There are three things that governments and creditors have to commit to in order to make the debt moratorium call by African governments bring hope to the masses in Africa and these are;
- Urgent strengthening of transparency and accountability institutions- these include audit offices/agencies; Parliament, Debt Management offices, central banks, National Prosecuting Authorities among others. In the SADC region Zambia and Zimbabwe were caught up by the COVID-19 pandemic crisis in the midst of trying to chop parliamentary oversight role through Bill Number 10 and Constitutional Amendment Bill Number (2) respectively.

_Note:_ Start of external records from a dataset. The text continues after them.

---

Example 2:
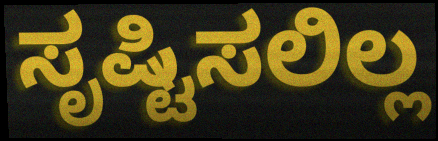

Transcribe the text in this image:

ಸೃಷ್ಟಿಸಲಿಲ್ಲ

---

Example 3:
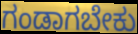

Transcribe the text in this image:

ಗಂಡಾಗಬೇಕು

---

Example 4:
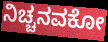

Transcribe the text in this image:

ನಿಚ್ಚನವಕೋ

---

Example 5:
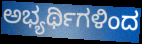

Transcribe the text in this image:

ಅಭ್ಯರ್ಥಿಗಳಿಂದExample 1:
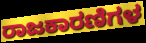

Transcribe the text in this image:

ರಾಜಕಾರಣಿಗಳ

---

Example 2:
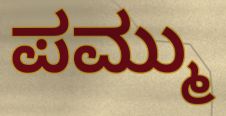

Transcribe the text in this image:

ಪಮ್ಮು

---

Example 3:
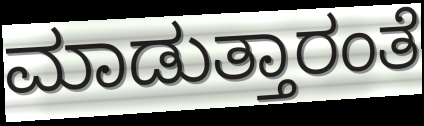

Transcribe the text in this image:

ಮಾಡುತ್ತಾರಂತೆ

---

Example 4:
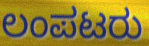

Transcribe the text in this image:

ಲಂಪಟರು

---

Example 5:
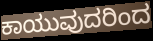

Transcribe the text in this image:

ಕಾಯುವುದರಿಂದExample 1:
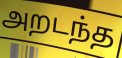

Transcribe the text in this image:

அறடந்த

- There must be transparency in terms of the debt moratoriums to African countries on the process, procedures for debt cancellation and postponement or waiver of debt repayments. Resources freed up from the debt moratoriums must be invested to tackle the urgent health and other related social and economic rights such as provision of water, education and alleviate the social and economic crises resulting from the COVID-19 global pandemic.

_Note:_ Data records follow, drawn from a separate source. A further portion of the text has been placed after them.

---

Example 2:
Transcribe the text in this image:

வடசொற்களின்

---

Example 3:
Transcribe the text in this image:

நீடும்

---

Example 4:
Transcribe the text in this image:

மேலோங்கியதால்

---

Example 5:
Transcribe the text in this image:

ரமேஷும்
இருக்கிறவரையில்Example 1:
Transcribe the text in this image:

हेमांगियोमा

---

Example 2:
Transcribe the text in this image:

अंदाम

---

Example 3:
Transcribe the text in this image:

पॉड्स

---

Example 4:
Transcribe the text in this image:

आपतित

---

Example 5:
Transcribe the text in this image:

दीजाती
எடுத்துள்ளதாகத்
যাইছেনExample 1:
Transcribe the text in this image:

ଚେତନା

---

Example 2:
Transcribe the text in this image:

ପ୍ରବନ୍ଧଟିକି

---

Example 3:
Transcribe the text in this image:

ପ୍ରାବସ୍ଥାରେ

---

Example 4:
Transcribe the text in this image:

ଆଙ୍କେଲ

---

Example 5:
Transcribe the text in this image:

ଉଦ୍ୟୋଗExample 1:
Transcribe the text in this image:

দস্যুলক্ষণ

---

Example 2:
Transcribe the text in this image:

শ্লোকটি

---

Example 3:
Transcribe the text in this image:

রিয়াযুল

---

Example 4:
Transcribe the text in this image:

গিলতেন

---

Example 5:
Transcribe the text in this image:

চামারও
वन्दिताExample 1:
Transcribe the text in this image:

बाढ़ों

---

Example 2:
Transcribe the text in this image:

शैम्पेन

- Widening the scope for domestic resource mobilisation as an alternative to borrowing in order to fund national budget deficits that must be pursued post COVID-19
To conclude, the COVID-19 pandemic has brought with it many challenges, shocks and lessons for the governments at national and global level, citizens and non-state leaders. It is important to move from the state of shock to action. Everyone must play their role, but most importantly, the State must rise to the occasion and build on humane, democratic economic governance and human rights based flanking policies to the globally prescribed packages in addressing disasters of this nature. The need for functional accountability institutions cannot be over emphasised. Parliaments are suspended and they are going to wake up to having to condone huge public debts and unapproved expenditures. Human rights bodies will be representing weak citizenship that take orders from their governments or risk facing the harassment from the state security. Workers will be facing new methods of working and businesses will be nursing their financial wounds. It is not going to be EASY especially for an ordinary citizen who depends on their government for a livelihood and the reeling effects of debt will be enormous if not countered by visionary and futuristic leadership.